Operator of Ellijay’s Chick-fil-A restaurant Wayne Grier organized and sponsored the school supply drive on Saturday to help students who could not afford school supplies for the new school year. The school supply drive worked like this: All customers donating school supplies received a coupon for a free chicken sandwich, while the donated supplies would go to students who can’t afford them.

Chick-fil-A in Ellijay

Grier said that after the drive, he will contact the Gilmer County Board of Education and the Board will distribute the supplies to the schools with students who need them most. When asked what inspired the charitable event, Grier said he just wanted to do something for the community, because some kids can’t afford school supplies. Anyone who has been in the stores lately would agree that supplies are getting expensive and no one would agree more than parents with school-aged children.

In these first weeks of school, parents scramble to get school supplies for their children and, amid current economic woes the task becomes more of a challenge than in years past. Parents are faced with lower wages and higher product prices. Each school, from elementary all the way to high school, post supply lists on the school website, so parents can help their children get the required supplies for the year. Lists for fourth graders sometimes have 9 or 10 items, ranging for a total cost of anywhere from 30 to 40 dollars. And, of course, with each ascending grade level, the list tends to get longer and more expensive. For example, high school students are required to buy supplies for at least five subjects and bare minimum each subject requires a one inch binder with filler paper. Binders this size can range from 1 to 5 dollars; Filler paper costs about 2 dollars, so, multiply an average of 4 dollars for each class by 5 subjects. That’s twenty dollars in binders alone, which doesn’t include more technical purchases like flash drives, a common requirement these days. Grier’s event is intended to take the financial edge off and reduce the worries some families with economic challenges are now facing.

The event ran all day Saturday, from 6 a.m. to 10 p.m. At 8 o’clock the restaurant was slow and saw only a few donations. But as lunch time came around, more and more people brought in their donations and as the donation basket started to fill up, the true sense of community seemed to fill the place.

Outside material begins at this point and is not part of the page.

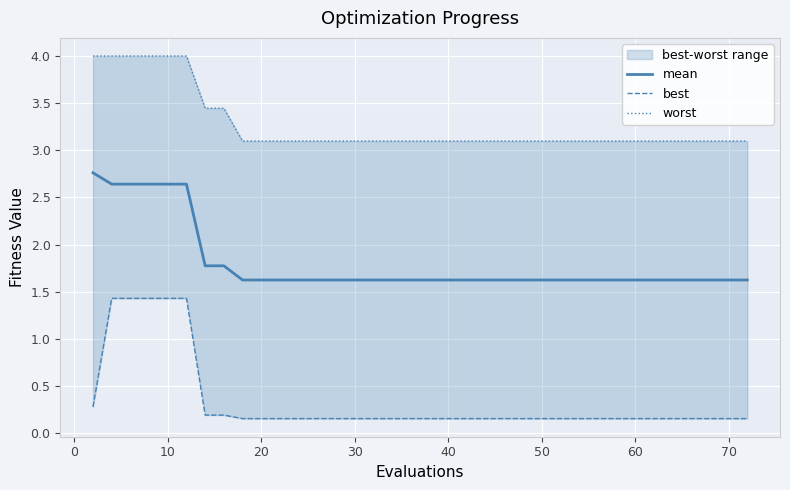

The mean series shows 2.6 at 10. True or false?

True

With The New York Says Thank You (NYSTY) Project for The Build an Ark Foundation a week behind us, it seems that Wayne Grier’s donation drive Saturday has harnessed the influence of NYSTY, the spirit of 912, and the ever-enduring philosophy of “Pay it Forward.” Grier said that Chick-fil-A will hold another similar drive in a few weeks. The date for the upcoming charity event has yet to be determined, but Grier noted that he didn’t want to wait too long, indicating that he wanted to give students time to effectively use the donated school supplies.